Holmboe ES, Lipner RS, Hess BJ. — American Board of Internal Medicine

Rubenfeld GD. — University of Toronto

Kahn JM. — University of Pittsburgh

Presented: American Thoracic Society Meeting, May 2011

Introduction: Clinical protocols are associated with improved patient outcomes in the ICU yet may affect trainee education. We studied the relationship between fellowship training in ICUs with mechanical ventilation protocols and knowledge about ventilator management, as measured by performance on certification examination questions.

Methods: We surveyed medical ICU directors in U.S. teaching hospitals about protocol availability in three areas of mechanical ventilation management: ventilation liberation, lung-protective ventilation and sedation management. We linked program responses on this survey to each trainee’s results on the 2008 and 2009 ABIM Critical Care Medicine Certification Examination. Programs were classified a priori as either high-intensity protocol programs (≥ 2 of the 3 clinical protocols) or low-intensity protocol programs (<2 protocols). Our primary outcome of interest was performance on the mechanical ventilation questions of the corresponding year’s ABIM examination, estimated as a standardized ability score derived using item-response theory. We used trainee-level linear regression and generalized estimating equations to estimate the relationship between training in a high-intensity protocol program and mechanical ventilation score, adjusting for birth country, medical school country and overall equated first-attempt score on their prior ABIM Internal Medicine Certification Examination.

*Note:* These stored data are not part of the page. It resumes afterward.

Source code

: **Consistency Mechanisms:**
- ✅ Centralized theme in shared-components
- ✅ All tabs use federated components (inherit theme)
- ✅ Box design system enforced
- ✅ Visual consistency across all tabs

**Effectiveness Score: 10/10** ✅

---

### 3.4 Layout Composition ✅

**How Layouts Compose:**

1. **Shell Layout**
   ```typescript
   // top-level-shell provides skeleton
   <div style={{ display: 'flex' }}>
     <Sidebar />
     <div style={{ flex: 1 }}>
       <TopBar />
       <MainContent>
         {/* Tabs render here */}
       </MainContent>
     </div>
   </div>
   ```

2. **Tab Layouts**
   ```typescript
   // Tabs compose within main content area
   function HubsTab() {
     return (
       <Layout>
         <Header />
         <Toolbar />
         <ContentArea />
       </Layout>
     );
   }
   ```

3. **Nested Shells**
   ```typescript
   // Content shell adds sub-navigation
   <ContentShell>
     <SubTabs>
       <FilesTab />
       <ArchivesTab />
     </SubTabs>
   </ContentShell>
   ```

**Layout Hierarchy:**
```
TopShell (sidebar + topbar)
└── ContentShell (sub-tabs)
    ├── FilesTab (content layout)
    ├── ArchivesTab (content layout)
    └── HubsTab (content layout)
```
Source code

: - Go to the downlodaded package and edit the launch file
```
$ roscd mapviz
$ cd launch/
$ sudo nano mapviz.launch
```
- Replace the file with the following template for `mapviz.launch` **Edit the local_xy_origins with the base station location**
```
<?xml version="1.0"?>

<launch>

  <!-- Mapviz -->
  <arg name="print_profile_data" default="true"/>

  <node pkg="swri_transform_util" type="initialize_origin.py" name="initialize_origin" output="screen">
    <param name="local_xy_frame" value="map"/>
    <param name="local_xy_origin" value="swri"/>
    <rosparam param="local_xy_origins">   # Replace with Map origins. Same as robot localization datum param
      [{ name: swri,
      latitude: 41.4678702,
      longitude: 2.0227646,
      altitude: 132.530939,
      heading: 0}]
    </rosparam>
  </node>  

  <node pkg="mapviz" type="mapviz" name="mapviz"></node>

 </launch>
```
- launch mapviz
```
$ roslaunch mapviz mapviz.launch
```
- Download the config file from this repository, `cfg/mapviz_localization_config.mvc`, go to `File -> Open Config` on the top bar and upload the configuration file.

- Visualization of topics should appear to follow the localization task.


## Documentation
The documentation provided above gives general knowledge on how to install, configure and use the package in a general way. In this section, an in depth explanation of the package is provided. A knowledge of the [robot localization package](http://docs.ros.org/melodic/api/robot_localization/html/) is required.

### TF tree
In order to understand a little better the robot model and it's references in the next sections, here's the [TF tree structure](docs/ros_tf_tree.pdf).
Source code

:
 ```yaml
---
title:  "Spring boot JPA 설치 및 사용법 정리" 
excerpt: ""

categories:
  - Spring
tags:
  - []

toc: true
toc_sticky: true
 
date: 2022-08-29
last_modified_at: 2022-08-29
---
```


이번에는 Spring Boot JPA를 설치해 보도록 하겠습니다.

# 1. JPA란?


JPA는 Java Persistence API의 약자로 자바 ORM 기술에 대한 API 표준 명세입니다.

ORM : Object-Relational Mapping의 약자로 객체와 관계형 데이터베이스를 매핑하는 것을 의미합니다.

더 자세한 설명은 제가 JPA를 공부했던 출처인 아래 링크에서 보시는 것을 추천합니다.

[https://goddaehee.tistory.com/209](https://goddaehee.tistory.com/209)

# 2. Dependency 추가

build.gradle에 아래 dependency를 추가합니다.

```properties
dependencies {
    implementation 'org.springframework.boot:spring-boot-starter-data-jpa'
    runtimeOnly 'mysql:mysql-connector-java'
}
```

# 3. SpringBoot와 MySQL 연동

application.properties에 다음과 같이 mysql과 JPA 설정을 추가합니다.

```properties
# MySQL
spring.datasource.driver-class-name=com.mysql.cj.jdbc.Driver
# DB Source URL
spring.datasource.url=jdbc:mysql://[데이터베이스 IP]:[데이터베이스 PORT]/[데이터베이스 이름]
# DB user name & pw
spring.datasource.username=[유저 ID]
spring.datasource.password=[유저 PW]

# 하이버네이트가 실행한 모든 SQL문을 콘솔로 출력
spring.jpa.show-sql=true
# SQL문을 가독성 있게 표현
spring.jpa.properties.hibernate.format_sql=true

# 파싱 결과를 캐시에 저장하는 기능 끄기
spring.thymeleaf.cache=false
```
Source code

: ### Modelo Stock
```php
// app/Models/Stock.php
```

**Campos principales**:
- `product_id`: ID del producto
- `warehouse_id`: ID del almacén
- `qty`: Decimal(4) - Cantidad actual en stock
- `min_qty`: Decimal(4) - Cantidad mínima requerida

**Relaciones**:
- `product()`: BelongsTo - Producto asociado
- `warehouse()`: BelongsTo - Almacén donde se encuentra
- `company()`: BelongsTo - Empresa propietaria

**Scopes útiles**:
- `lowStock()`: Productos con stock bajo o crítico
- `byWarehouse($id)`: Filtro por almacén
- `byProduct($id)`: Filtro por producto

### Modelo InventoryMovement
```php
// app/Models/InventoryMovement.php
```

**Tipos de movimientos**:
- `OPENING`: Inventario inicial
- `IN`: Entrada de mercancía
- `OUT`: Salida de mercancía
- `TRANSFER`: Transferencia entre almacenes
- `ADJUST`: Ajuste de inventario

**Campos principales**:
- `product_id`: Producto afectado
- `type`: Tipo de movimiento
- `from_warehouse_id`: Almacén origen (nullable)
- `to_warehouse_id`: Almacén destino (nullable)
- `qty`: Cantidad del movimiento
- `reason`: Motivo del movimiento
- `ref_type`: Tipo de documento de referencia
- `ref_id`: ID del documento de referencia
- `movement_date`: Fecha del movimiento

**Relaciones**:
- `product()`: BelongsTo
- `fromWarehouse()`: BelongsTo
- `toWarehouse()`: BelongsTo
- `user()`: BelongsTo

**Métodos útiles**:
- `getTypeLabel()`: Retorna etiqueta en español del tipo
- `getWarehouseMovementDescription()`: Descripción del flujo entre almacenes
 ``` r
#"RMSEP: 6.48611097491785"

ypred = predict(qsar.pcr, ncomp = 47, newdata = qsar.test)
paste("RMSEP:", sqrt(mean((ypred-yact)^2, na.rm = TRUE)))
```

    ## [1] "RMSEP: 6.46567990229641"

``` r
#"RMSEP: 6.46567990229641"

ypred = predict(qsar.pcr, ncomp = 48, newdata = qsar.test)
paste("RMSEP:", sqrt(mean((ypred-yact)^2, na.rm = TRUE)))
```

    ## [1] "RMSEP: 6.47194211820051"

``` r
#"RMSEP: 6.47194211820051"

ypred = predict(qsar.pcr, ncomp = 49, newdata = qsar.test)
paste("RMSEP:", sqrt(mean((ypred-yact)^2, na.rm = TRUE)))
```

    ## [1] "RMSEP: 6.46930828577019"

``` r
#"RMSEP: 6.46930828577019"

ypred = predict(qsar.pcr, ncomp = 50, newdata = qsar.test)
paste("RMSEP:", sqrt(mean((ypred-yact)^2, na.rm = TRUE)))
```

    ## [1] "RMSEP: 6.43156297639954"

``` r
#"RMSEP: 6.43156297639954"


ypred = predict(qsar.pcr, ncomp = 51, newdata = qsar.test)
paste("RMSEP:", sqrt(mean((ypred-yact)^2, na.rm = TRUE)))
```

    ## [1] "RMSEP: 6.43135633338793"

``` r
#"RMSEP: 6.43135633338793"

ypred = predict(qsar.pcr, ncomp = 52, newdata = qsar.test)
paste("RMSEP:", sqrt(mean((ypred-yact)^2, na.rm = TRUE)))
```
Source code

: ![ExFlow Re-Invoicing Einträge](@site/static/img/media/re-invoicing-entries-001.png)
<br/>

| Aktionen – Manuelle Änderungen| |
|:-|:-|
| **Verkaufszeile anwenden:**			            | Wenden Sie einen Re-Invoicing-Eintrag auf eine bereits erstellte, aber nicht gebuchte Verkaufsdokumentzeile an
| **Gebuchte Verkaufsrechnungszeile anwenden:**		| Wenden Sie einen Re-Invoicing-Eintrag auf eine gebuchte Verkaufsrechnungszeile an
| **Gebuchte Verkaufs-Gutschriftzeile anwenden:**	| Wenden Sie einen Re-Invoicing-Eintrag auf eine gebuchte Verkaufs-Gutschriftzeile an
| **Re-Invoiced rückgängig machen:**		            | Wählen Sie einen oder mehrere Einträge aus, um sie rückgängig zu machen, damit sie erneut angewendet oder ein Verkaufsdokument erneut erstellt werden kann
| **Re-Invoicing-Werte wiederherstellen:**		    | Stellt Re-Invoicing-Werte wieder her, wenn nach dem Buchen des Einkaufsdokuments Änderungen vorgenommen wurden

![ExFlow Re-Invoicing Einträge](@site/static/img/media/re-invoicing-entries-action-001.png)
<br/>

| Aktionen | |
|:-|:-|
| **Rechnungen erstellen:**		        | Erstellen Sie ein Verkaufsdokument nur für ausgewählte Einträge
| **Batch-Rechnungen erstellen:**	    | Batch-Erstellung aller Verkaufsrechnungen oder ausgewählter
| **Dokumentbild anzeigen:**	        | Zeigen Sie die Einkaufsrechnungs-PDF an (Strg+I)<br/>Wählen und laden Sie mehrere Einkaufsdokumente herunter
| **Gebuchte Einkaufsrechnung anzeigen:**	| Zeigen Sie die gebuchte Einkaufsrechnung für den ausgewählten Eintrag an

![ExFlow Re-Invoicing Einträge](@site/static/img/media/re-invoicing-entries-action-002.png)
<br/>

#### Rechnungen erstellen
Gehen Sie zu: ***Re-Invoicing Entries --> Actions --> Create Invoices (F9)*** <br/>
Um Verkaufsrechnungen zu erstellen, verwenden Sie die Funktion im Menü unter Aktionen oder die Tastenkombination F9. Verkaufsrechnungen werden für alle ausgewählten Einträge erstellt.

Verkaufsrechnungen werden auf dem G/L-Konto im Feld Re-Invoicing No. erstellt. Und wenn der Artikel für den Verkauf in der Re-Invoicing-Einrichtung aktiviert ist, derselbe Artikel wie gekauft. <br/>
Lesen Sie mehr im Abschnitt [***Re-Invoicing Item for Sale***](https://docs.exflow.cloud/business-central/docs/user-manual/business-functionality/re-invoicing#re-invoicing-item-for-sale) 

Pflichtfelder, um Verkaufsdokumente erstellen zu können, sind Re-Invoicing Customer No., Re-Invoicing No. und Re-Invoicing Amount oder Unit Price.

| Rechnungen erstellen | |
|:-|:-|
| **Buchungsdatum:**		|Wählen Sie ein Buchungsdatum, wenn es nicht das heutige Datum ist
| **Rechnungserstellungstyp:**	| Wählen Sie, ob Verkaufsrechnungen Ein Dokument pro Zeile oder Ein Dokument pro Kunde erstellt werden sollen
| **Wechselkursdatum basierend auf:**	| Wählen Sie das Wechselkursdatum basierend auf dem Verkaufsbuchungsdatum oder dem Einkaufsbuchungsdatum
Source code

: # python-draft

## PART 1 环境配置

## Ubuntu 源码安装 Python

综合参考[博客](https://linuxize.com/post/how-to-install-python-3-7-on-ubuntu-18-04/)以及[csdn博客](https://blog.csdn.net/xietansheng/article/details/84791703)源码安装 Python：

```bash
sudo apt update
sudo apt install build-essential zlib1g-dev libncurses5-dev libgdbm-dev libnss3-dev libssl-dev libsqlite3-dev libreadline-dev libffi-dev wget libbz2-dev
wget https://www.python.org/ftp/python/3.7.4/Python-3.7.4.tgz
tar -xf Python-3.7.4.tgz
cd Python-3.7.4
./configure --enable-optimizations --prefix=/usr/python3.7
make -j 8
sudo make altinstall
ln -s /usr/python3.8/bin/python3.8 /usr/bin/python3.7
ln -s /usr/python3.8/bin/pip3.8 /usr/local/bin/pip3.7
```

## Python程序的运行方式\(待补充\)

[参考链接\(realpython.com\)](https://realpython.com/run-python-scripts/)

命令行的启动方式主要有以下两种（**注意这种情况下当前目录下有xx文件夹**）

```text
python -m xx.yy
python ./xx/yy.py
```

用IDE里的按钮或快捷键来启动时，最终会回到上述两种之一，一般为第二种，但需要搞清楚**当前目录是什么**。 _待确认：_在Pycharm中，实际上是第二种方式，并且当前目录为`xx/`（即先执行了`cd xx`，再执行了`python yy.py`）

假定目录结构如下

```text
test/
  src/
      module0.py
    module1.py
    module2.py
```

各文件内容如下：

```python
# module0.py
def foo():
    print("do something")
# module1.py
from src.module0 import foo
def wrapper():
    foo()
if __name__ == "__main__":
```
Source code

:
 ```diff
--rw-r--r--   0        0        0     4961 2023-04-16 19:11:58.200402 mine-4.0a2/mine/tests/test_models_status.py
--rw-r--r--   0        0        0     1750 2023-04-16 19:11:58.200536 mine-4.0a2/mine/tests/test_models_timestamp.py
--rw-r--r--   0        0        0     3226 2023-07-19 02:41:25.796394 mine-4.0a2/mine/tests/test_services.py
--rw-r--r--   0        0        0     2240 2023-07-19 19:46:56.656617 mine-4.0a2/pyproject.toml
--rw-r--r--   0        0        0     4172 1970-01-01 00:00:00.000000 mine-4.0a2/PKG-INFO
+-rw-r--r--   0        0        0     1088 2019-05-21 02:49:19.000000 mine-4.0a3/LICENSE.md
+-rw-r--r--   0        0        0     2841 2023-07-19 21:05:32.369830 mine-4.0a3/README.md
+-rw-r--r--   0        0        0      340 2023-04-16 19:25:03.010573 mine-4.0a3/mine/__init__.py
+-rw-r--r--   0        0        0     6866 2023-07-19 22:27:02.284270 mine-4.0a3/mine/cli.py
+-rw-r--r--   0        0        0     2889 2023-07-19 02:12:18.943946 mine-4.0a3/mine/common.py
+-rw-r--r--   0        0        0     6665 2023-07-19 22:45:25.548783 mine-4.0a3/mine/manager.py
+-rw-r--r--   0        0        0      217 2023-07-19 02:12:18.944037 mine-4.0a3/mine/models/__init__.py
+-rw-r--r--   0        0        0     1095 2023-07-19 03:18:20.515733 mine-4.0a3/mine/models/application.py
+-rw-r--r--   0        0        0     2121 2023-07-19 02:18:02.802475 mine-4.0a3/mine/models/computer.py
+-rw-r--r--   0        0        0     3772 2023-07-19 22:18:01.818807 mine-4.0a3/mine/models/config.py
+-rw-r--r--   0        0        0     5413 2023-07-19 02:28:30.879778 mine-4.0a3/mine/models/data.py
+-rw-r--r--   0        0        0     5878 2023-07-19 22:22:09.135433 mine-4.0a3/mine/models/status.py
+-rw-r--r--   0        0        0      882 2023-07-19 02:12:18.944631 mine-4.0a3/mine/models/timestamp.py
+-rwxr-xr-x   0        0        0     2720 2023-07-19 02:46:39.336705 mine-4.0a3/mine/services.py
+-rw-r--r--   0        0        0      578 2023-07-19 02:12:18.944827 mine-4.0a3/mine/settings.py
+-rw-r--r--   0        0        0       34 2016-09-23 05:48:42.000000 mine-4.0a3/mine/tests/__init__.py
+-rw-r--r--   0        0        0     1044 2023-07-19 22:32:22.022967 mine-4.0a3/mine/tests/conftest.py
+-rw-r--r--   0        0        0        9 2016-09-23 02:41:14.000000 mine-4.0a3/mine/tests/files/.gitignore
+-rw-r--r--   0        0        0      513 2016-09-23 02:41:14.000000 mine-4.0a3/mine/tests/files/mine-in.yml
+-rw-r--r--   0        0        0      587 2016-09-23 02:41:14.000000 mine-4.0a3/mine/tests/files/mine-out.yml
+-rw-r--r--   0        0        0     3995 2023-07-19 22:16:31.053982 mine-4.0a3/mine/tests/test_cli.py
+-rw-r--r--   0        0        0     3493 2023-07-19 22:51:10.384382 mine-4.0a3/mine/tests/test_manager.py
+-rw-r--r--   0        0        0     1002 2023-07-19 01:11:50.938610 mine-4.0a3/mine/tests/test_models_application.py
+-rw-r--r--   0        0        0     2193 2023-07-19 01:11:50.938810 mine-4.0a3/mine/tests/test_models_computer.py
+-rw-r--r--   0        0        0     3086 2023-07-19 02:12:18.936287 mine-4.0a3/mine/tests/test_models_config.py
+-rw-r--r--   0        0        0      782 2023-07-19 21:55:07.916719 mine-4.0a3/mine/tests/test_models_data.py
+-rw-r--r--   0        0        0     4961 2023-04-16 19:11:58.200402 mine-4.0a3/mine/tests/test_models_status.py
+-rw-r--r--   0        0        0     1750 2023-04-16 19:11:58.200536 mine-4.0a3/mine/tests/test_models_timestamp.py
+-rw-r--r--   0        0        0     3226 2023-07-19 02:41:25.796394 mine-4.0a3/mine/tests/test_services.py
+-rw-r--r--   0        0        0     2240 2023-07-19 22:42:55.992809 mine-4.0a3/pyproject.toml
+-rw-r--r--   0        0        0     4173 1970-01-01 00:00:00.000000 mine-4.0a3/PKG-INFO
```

Results: Of 129 training programs, 90 (70%) responded. Seventy-seven (86%) had protocols for ventilation liberation, 66 (73%) had protocols for sedation, and 54 (60%) had protocols for lung-protective ventilation. Of these programs, 27 (31%) had zero, 19 (22%) had one, 24 (27%) had two, and 18 (20%) had three protocols for at least three years. Therefore, 42 (47%) programs were classified as high-intensity and 46 (53%) as low-intensity, with 304 (55%) and 249 (45%) trainees respectively. A total of 553 examinees from 88 of these programs took the ABIM Critical Care Medicine Certification Exam in 2008 and 2009. In univariate analyses, there was no difference in mechanical ventilation scores in high-protocol compared to low-protocol programs (mean score: 497 ± 6 vs. 497 ± 5; difference in means=0; p=0.995). In multivariable analyses, there was no significant association of training in a high-protocol program with score (adjusted mean difference -5.36; p=0.495). The results were similar in a sensitivity analysis in which we defined protocol availability as a more flexible categorical variable (for 0, 1, 2 or 3 available protocols).

Conclusions: The availability of clinical protocols is not associated with differences in trainee knowledge about mechanical ventilation management. Based on these data, protocols should not be viewed as a barrier to effective mechanical ventilation education.